Trinity, Pragmatism, and the Self: De Lubac on Catechesis and the Creed

By Alex Fogleman

Many catechists and preachers who teach the Trinity—as will happen in a little over a week on Trinity Sunday—are often met with the response: “What’s the point? What’s the use of it?” 

While pragmatism is an especially besetting vice of North American Christianity, it’s not unique to our context. For hundreds of years, believers and skeptics alike have been asking what good is in it for them.

I’ve usually thought of such pragmatism as a minor irritant, something that many Christians inevitably wrestle with, and mostly for good reason—otherwise it would encourage people like me to sit around and read books all day without ever having to justify it to people in “the real world.”

However, it may be that pragmatism is more problematic. Yes, it does often mean that we force the doctrine of the Trinity to do work that it’s not meant to do. We make it about social action or interpersonal relationships. But pragmatism also has some decidedly disastrous effects on the spiritual life. As the great Jesuit theologian Henri de Lubac explains, in a wonderful book introducing the Apostles’ Creed for catechesis, when we avoid questions that only ask about our immediate benefit, we forego the opportunity for anything beyond ourselves to call us out of ourselves. We deprive ourselves of great power and light, remaining stuck with only our best thoughts and ideas. Each of us remains, as the Augustinian-Lutheran tradition would put it, in curvatus in se—“curved-in-on-oneself.” I remain only a “self,” and nothing more.

What is needed instead is a more patient approach to discovering what de Lubac calls “the most pregnant truth”—the bright and shining truth of the triune God revealed in Christ. If it does not reveal all of its splendor at once, we can trust the Tradition that it is still worth encountering for what it is, and not just for its immediate practical applications. In time, it this reality that will be what finally reveals the entire meaning of our lives.
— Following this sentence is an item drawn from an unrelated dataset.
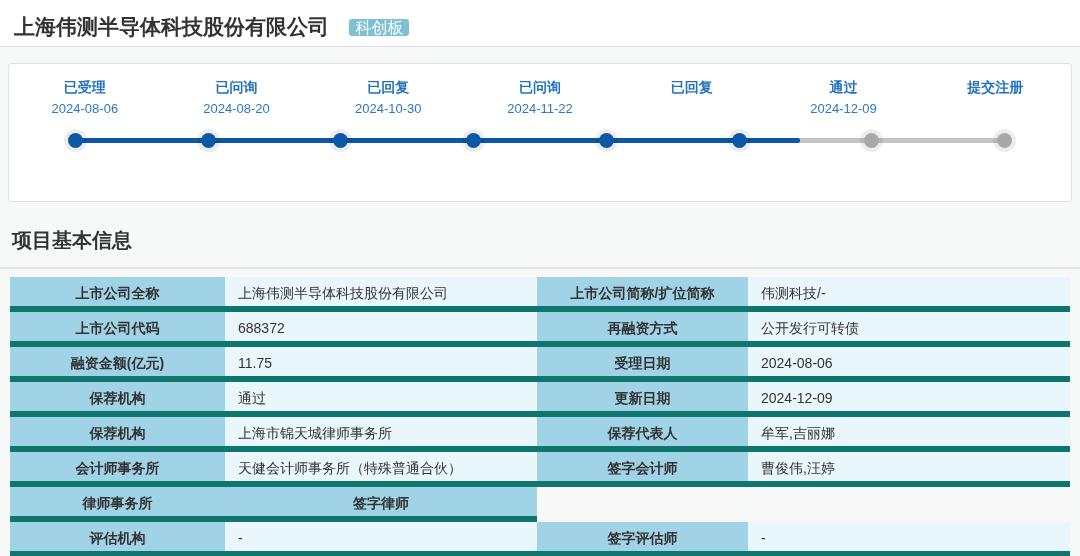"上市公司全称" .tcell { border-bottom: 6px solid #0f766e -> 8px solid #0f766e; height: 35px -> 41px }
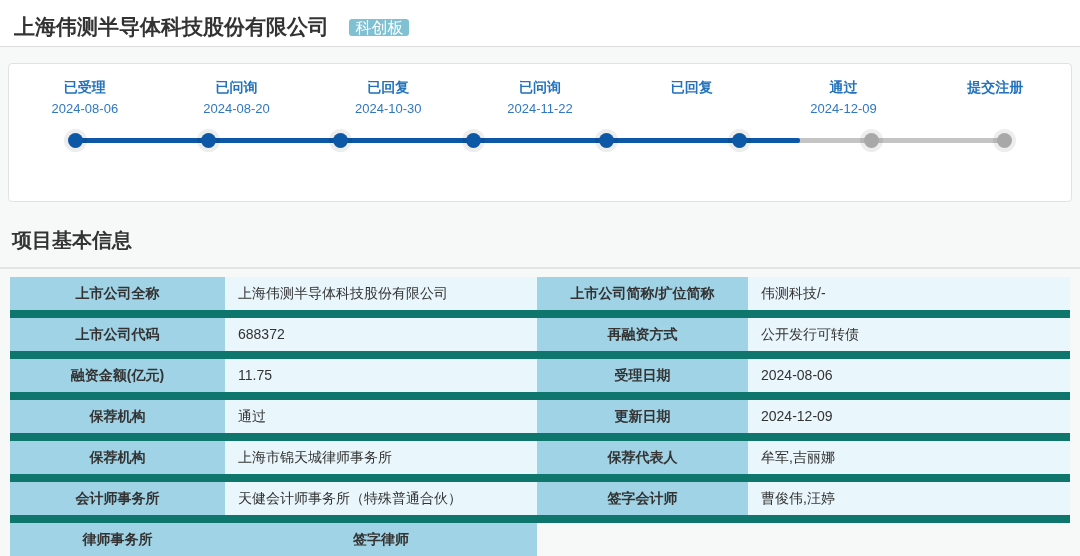"上市公司代码" div.trow { html: <div> <div>上市公司代码</div> <div>688372</div> <div>再融资方式</div> <div>公开发行可转债</div> </div> -> none }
The full passage from de Lubac is worth reading and pondering:  

Above all, this creed teaches us the mystery of the divine Trinity. It is in this light that our faith consists. It is for us both light and life. Nevertheless, it is very necessary for us to recognize that this is not always easy to understand and is not readily apparent to everyone. For a number of Christians, and not just those who retain only a vague, conventionalized version of their faith, this seems to be a sealed mystery.

Is it proper to blame those who have the task of instructing us? It would be more just to take this blame upon ourselves. We do not always know how to embrace the most pregnant truth, which must slowly produce its fruit within us. Impatient as we are, we would like to understand immediately, or rather, in our shortsighted pragmatism, if we are not shown practical applications for it right away, we declare it to be abstract, unassimilable, “unrealistic,” an “empty shell,” a hollow theory with which there would be no point in burdening ourselves.

This is what Faustus Socinus and his disciples thought, as witnessed by their Catechism of Racow (1605): “The dogma of the Trinity is contrary to reason. It is absurd to think that by the will of God, who is reason and who loves his creatures, men must believe something incomprehensible and useless to moral life and therefore to salvation.” This was also the opinion of Jean-Jacques Rousseau, agreeing in this respect with all the Christians of his century seduced by the “lights”: the Trinity, in the judgment of the Savoyard Vicar, was a part of those things that “lead to nothing useful or practical.”

Now we must really be convinced that, when we allow ourselves to indulge in such thoughts, it is we who are thus living superficially, outside of ourselves. The Christian who does not trust the fruitfulness of revealed truth, who consents to interest himself in it only to the degree to which he perceives the benefit in advance, who does not consent to let himself be grasped and modeled by it, such a Christian does not realize of what light and power he has deprived himself.

He does not see that in consenting to hear—if it may be called that—only the voices that promise him a response to his immediate questions, he is himself renouncing the opportunity to grow in self-understanding and depth while shutting himself up within the limits of his own experience. Sometimes he even reaches the point of imagining he can no longer find any meaning in a hackneyed, “out-of-date” concept, when in fact he is dealing with a mystery he has not yet glimpsed.